Source texts of formatted documents
+ + + + + + +
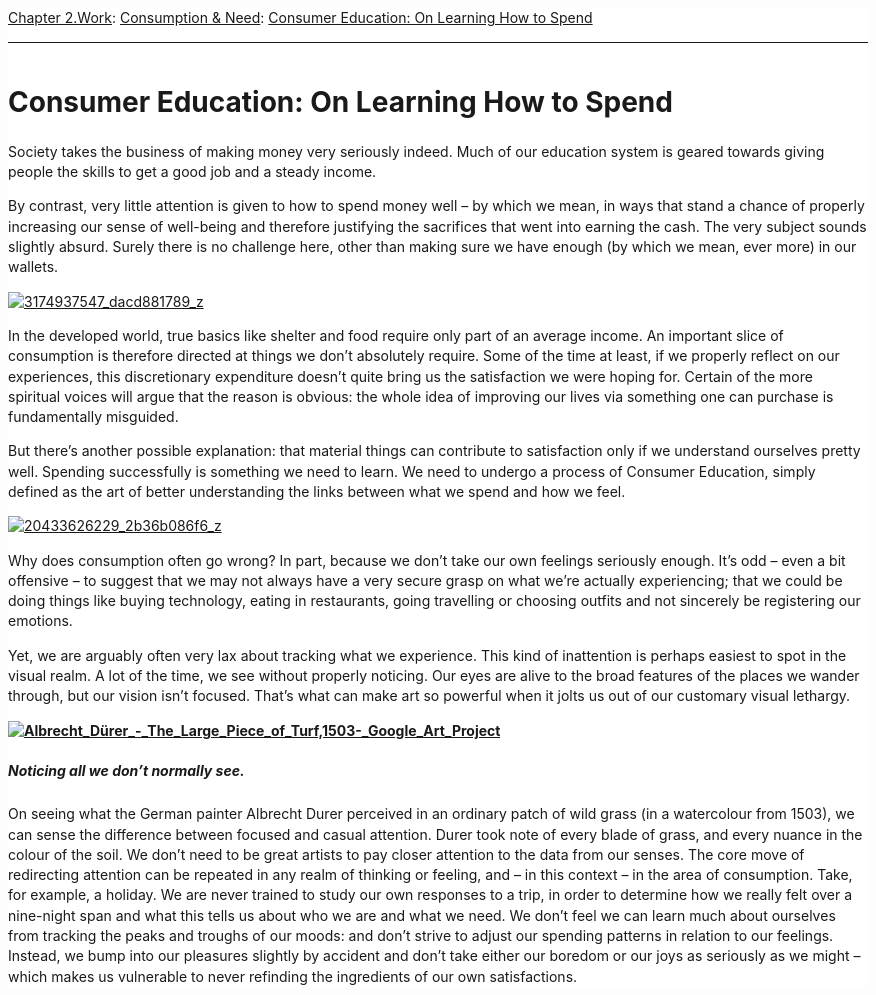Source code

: [Chapter 2.Work](https://www.theschooloflife.com/thebookoflife/category/work/): [Consumption & Need](https://www.theschooloflife.com/thebookoflife/category/work/consumption-and-need/): [Consumer Education: On Learning How to Spend](https://www.theschooloflife.com/thebookoflife/consumer-education-on-learning-how-to-spend/)

* * *

# Consumer Education: On Learning How to Spend

Society takes the business of making money very seriously indeed. Much of our education system is geared towards giving people the skills to get a good job and a steady income.

By contrast, very little attention is given to how to spend money well – by which we mean, in ways that stand a chance of properly increasing our sense of well-being and therefore justifying the sacrifices that went into earning the cash. The very subject sounds slightly absurd. Surely there is no challenge here, other than making sure we have enough (by which we mean, ever more) in our wallets.

[![3174937547_dacd881789_z](https://www.theschooloflife.com/thebookoflife/wp-content/uploads/2015/09/3174937547_dacd881789_z.jpg)](http://www.thebookoflife.org/wp-content/uploads/2015/09/3174937547_dacd881789_z.jpg)

In the developed world, true basics like shelter and food require only part of an average income. An important slice of consumption is therefore directed at things we don’t absolutely require. Some of the time at least, if we properly reflect on our experiences, this discretionary expenditure doesn’t quite bring us the satisfaction we were hoping for. Certain of the more spiritual voices will argue that the reason is obvious: the whole idea of improving our lives via something one can purchase is fundamentally misguided.

But there’s another possible explanation: that material things can contribute to satisfaction only if we understand ourselves pretty well. Spending successfully is something we need to learn. We need to undergo a process of Consumer Education, simply defined as the art of better understanding the links between what we spend and how we feel.

[![20433626229_2b36b086f6_z](https://www.theschooloflife.com/thebookoflife/wp-content/uploads/2015/09/20433626229_2b36b086f6_z.jpg)](http://www.thebookoflife.org/wp-content/uploads/2015/09/20433626229_2b36b086f6_z.jpg)

Why does consumption often go wrong? In part, because we don’t take our own feelings seriously enough. It’s odd – even a bit offensive – to suggest that we may not always have a very secure grasp on what we’re actually experiencing; that we could be doing things like buying technology, eating in restaurants, going travelling or choosing outfits and not sincerely be registering our emotions.

Yet, we are arguably often very lax about tracking what we experience. This kind of inattention is perhaps easiest to spot in the visual realm. A lot of the time, we see without properly noticing. Our eyes are alive to the broad features of the places we wander through, but our vision isn’t focused. That’s what can make art so powerful when it jolts us out of our customary visual lethargy.

**[![Albrecht_Dürer_-_The_Large_Piece_of_Turf,_1503_-_Google_Art_Project](https://www.theschooloflife.com/thebookoflife/wp-content/uploads/2015/09/Albrecht_D%C3%BCrer_-_The_Large_Piece_of_Turf_1503_-_Google_Art_Project.jpg)](http://www.thebookoflife.org/wp-content/uploads/2015/09/Albrecht_D%C3%BCrer_-_The_Large_Piece_of_Turf_1503_-_Google_Art_Project.jpg)**

##### Noticing all we don’t normally see.

On seeing what the German painter Albrecht Durer perceived in an ordinary patch of wild grass (in a watercolour from 1503), we can sense the difference between focused and casual attention. Durer took note of every blade of grass, and every nuance in the colour of the soil. We don’t need to be great artists to pay closer attention to the data from our senses. The core move of redirecting attention can be repeated in any realm of thinking or feeling, and – in this context – in the area of consumption. Take, for example, a holiday. We are never trained to study our own responses to a trip, in order to determine how we really felt over a nine-night span and what this tells us about who we are and what we need. We don’t feel we can learn much about ourselves from tracking the peaks and troughs of our moods: and don’t strive to adjust our spending patterns in relation to our feelings. Instead, we bump into our pleasures slightly by accident and don’t take either our boredom or our joys as seriously as we might – which makes us vulnerable to never refinding the ingredients of our own satisfactions.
+ + + + + + +
Reproduce the source text of each entry above character for character, leaving out the pictures.

Source code

: [Chapter 2.Work](https://www.theschooloflife.com/thebookoflife/category/work/): [Consumption & Need](https://www.theschooloflife.com/thebookoflife/category/work/consumption-and-need/): [Consumer Education: On Learning How to Spend](https://www.theschooloflife.com/thebookoflife/consumer-education-on-learning-how-to-spend/)

* * *

# Consumer Education: On Learning How to Spend

Society takes the business of making money very seriously indeed. Much of our education system is geared towards giving people the skills to get a good job and a steady income.

By contrast, very little attention is given to how to spend money well – by which we mean, in ways that stand a chance of properly increasing our sense of well-being and therefore justifying the sacrifices that went into earning the cash. The very subject sounds slightly absurd. Surely there is no challenge here, other than making sure we have enough (by which we mean, ever more) in our wallets.

[![3174937547_dacd881789_z](https://www.theschooloflife.com/thebookoflife/wp-content/uploads/2015/09/3174937547_dacd881789_z.jpg)](http://www.thebookoflife.org/wp-content/uploads/2015/09/3174937547_dacd881789_z.jpg)

In the developed world, true basics like shelter and food require only part of an average income. An important slice of consumption is therefore directed at things we don’t absolutely require. Some of the time at least, if we properly reflect on our experiences, this discretionary expenditure doesn’t quite bring us the satisfaction we were hoping for. Certain of the more spiritual voices will argue that the reason is obvious: the whole idea of improving our lives via something one can purchase is fundamentally misguided.

But there’s another possible explanation: that material things can contribute to satisfaction only if we understand ourselves pretty well. Spending successfully is something we need to learn. We need to undergo a process of Consumer Education, simply defined as the art of better understanding the links between what we spend and how we feel.

[![20433626229_2b36b086f6_z](https://www.theschooloflife.com/thebookoflife/wp-content/uploads/2015/09/20433626229_2b36b086f6_z.jpg)](http://www.thebookoflife.org/wp-content/uploads/2015/09/20433626229_2b36b086f6_z.jpg)

Why does consumption often go wrong? In part, because we don’t take our own feelings seriously enough. It’s odd – even a bit offensive – to suggest that we may not always have a very secure grasp on what we’re actually experiencing; that we could be doing things like buying technology, eating in restaurants, going travelling or choosing outfits and not sincerely be registering our emotions.

Yet, we are arguably often very lax about tracking what we experience. This kind of inattention is perhaps easiest to spot in the visual realm. A lot of the time, we see without properly noticing. Our eyes are alive to the broad features of the places we wander through, but our vision isn’t focused. That’s what can make art so powerful when it jolts us out of our customary visual lethargy.

**[![Albrecht_Dürer_-_The_Large_Piece_of_Turf,_1503_-_Google_Art_Project](https://www.theschooloflife.com/thebookoflife/wp-content/uploads/2015/09/Albrecht_D%C3%BCrer_-_The_Large_Piece_of_Turf_1503_-_Google_Art_Project.jpg)](http://www.thebookoflife.org/wp-content/uploads/2015/09/Albrecht_D%C3%BCrer_-_The_Large_Piece_of_Turf_1503_-_Google_Art_Project.jpg)**

##### Noticing all we don’t normally see.

On seeing what the German painter Albrecht Durer perceived in an ordinary patch of wild grass (in a watercolour from 1503), we can sense the difference between focused and casual attention. Durer took note of every blade of grass, and every nuance in the colour of the soil. We don’t need to be great artists to pay closer attention to the data from our senses. The core move of redirecting attention can be repeated in any realm of thinking or feeling, and – in this context – in the area of consumption. Take, for example, a holiday. We are never trained to study our own responses to a trip, in order to determine how we really felt over a nine-night span and what this tells us about who we are and what we need. We don’t feel we can learn much about ourselves from tracking the peaks and troughs of our moods: and don’t strive to adjust our spending patterns in relation to our feelings. Instead, we bump into our pleasures slightly by accident and don’t take either our boredom or our joys as seriously as we might – which makes us vulnerable to never refinding the ingredients of our own satisfactions.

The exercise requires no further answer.